- _Tugas Kerja A_:
Sekolah apa yang disebutkan di dalam tanda kurung pada kutipan teks tentang pendidikan di daerah perbatasan Indonesia–Serawak?

- _Kutipan Teks_:
———
Social Icons

Sabtu, 07 Februari 2015

Wajah Kusam Pendidikan di Ujung Negeri


“Wajah Kusam Pendidikan di Daerah Perbatasan Indonesia – Serawak (Malaysia)”


( Sekolah Dasar Negeri No. 11 Sekajang )

Sampai detik ini pendidikan masih dipercaya sebagai salah satu jalan untuk “memanusiakan Manusia” dan di belahan bumi manapun di dunia ini masih menyakini hal tersebut. Dengan pendidikan, kualitas berpikir yang dimiliki manusia menjadi jauh lebih baik serta mendorong terangkatnya harkat dan martabat manusia itu sendiri. Pendidikan menjadikan manusia lebih bertanggungjawab terhadap dirinya sendiri, orang lain, lingkungan, bahkan terhadap bangsa dan negaranya.
———
- _Tugas Kerja B_:
Tukarlah "Italia" dengan "Spagna" pada baris-baris di bawah, mulai dari baris pertama sampai baris yang memuat "ഷായുടെ അസാന്നിദ്ധ്യം: സഭാ". Tuliskan kembali hanya bagian itu tanpa perubahan lain.
———
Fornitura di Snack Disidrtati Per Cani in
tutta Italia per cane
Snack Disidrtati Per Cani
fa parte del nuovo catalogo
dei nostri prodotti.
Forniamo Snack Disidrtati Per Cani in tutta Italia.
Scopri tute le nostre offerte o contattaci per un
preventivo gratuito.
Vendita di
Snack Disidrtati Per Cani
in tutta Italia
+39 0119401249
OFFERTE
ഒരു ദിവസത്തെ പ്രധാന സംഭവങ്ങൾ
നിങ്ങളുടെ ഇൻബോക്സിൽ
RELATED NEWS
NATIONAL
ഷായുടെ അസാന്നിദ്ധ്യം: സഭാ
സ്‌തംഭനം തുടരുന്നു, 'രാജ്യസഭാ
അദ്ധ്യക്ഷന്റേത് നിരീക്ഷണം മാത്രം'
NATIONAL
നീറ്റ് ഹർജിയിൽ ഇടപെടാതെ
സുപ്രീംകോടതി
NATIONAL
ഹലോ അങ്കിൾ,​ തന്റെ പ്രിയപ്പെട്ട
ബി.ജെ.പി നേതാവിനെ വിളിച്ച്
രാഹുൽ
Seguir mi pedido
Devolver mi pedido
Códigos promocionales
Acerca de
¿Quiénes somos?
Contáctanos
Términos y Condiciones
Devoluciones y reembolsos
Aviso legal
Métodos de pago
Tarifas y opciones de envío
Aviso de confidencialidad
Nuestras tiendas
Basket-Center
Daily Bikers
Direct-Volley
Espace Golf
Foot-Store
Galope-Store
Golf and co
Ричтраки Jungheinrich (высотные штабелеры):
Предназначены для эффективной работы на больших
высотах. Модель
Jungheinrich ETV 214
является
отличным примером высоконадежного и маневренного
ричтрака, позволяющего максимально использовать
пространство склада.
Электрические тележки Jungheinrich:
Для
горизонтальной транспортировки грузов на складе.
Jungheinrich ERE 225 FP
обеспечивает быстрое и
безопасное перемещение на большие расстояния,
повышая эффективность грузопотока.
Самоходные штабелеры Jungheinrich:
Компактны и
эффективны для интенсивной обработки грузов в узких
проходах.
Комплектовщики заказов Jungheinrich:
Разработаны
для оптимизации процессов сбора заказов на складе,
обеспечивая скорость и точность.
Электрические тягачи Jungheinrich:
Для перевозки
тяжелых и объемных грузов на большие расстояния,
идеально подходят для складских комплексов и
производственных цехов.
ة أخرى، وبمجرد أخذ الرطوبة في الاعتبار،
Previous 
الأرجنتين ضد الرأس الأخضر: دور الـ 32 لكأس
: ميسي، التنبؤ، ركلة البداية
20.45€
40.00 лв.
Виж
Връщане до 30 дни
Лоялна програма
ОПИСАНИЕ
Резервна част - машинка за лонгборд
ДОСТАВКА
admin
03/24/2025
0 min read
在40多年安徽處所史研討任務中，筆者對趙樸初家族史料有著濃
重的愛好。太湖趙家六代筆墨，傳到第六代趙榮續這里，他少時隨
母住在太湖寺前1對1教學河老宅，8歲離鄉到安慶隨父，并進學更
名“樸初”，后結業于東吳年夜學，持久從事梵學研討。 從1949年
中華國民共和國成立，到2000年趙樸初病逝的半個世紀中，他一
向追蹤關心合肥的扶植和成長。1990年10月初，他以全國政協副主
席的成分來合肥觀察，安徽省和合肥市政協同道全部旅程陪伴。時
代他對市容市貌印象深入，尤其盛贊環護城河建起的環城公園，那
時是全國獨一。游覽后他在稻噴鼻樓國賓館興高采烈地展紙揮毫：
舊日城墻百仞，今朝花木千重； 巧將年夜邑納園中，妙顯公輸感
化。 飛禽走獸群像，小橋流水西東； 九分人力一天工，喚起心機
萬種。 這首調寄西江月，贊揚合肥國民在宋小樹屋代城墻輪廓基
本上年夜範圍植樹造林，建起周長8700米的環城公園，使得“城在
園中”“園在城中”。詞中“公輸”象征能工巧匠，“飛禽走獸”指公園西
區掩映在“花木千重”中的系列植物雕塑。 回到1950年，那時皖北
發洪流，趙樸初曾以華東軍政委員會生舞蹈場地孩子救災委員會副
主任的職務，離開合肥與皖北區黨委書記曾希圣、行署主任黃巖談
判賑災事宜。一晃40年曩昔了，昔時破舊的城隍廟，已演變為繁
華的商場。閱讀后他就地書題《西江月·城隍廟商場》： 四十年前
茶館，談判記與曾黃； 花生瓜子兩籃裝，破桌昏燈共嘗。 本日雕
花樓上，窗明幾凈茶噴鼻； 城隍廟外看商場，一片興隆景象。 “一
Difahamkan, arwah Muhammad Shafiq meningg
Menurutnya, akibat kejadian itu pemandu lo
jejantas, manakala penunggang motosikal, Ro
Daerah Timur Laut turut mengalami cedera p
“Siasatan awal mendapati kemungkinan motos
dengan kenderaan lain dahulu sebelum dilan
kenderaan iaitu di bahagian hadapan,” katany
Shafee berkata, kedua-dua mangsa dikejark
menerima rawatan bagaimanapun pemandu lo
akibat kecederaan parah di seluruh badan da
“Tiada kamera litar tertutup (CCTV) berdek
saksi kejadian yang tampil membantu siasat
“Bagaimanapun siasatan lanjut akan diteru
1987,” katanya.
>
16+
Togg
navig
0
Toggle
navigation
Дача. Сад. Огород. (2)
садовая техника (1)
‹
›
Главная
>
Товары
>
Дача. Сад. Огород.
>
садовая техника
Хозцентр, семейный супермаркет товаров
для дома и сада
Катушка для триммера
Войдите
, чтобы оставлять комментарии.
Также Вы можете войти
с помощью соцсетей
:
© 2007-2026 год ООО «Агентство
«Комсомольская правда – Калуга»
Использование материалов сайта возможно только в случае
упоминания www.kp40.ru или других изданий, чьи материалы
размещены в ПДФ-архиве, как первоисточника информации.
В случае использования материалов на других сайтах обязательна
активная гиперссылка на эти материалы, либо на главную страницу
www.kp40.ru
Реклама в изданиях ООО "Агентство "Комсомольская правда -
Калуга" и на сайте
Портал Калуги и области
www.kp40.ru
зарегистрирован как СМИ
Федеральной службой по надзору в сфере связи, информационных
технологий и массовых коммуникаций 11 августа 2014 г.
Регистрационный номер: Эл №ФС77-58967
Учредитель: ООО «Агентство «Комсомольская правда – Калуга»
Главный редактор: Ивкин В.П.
———
- _Jawaban Latihan A_:
Sekolah Dasar Negeri No. 11 Sekajang.

- _Jawaban Latihan B_:
Fornitura di Snack Disidrtati Per Cani in
tutta Spagna per cane
Snack Disidrtati Per Cani
fa parte del nuovo catalogo
dei nostri prodotti.
Forniamo Snack Disidrtati Per Cani in tutta Spagna.
Scopri tute le nostre offerte o contattaci per un
preventivo gratuito.
Vendita di
Snack Disidrtati Per Cani
in tutta Spagna
+39 0119401249
OFFERTE
ഒരു ദിവസത്തെ പ്രധാന സംഭവങ്ങൾ
നിങ്ങളുടെ ഇൻബോക്സിൽ
RELATED NEWS
NATIONAL
ഷായുടെ അസാന്നിദ്ധ്യം: സഭാ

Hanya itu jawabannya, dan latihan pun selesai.